Train Carrying Crude Oil Derails In Downtown Lynchburg, Va.
A CSX train carrying crude oil derailed in Lynchburg, Va., on Wednesday.
Luann Hunt, a spokeswoman for the city of Lynchburg, tells our Newscast unit that the area has been evacuated.
Approximately 12 to 14 tanker cars were involved in the derailment, Hunt said, causing flames and deep dark smoke.
Beverly Amsler, of NPR member station WVTF, tells us that at least three of the tankers ruptured because of the accident.
"Dozens of emergency personnel are on the scene," Beverly adds. "There are no reported injuries but there are reports some of the oil has gone into the James River."
Update at 5:03 p.m. ET. No Impact To Drinking Water:
The City of Lynchburg tweets:
TRAIN DERAILMENT UPDATE: There is NO IMPACT on City drinking water due to spillage of crude oil in James River.— City of Lynchburg (@lynchburggov) April 30, 2014
The city added that the fire department has decided to let the fire burn out.
Update at 7:20 p.m.

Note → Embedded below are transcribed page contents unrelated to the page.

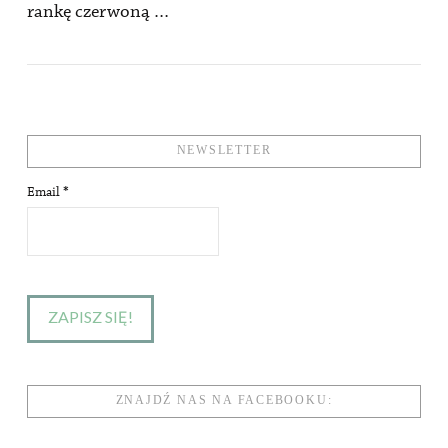
rankę czerwoną …
VIEW POST
NEWSLETTER
Email
*
ZNAJDŹ NAS NA FACEBOOKU: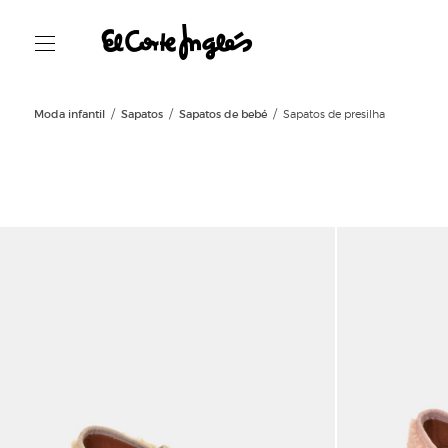
Moda infantil
Sapatos
Sapatos de bebé
Sapatos de presilha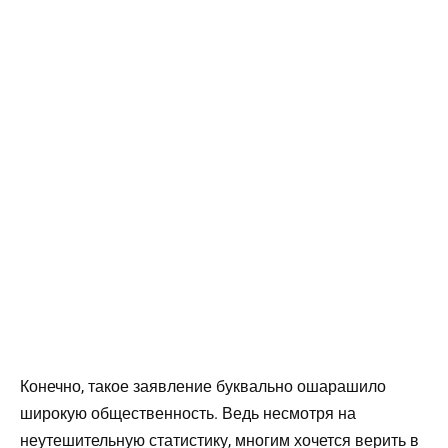
Конечно, такое заявление буквально ошарашило
широкую общественность. Ведь несмотря на
неутешительную статистику, многим хочется верить в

ET. New Standards:
It's worth noting that the U.S. was expected to announce new standards for tank cars carrying crude oil. The former Chairman of the National Transportation Safety Board Deborah Hersman told Morning Edition during an exit interview that "the growing North American oil industry is leading to a railroad safety problem."
The government, Hersman said, believes more stringent safety standards are in order, but the industry is reluctant to make those changes because of money. Here's a key exchange between Hersman and NPR's Steve Inskeep:
INSKEEP: Do people just not want to spend the extra money?
HERSMAN: Well, it is a huge commitment of resources, $3 billion to address these tank cars is what we heard this past week from the industry. But at the end of the day, when you have an event like Lac-Megantic, money should never be the issue. And you can't ever make up for something like that.
INSKEEP: But I'm asking you if you believe money is the issue. Have you had industry groups who have just said this is too expensive?
HERSMAN: Absolutely, follow the money - it all comes back to the money. Making these heavier, stronger tank cars reduces the amount of product that can be put in the cars.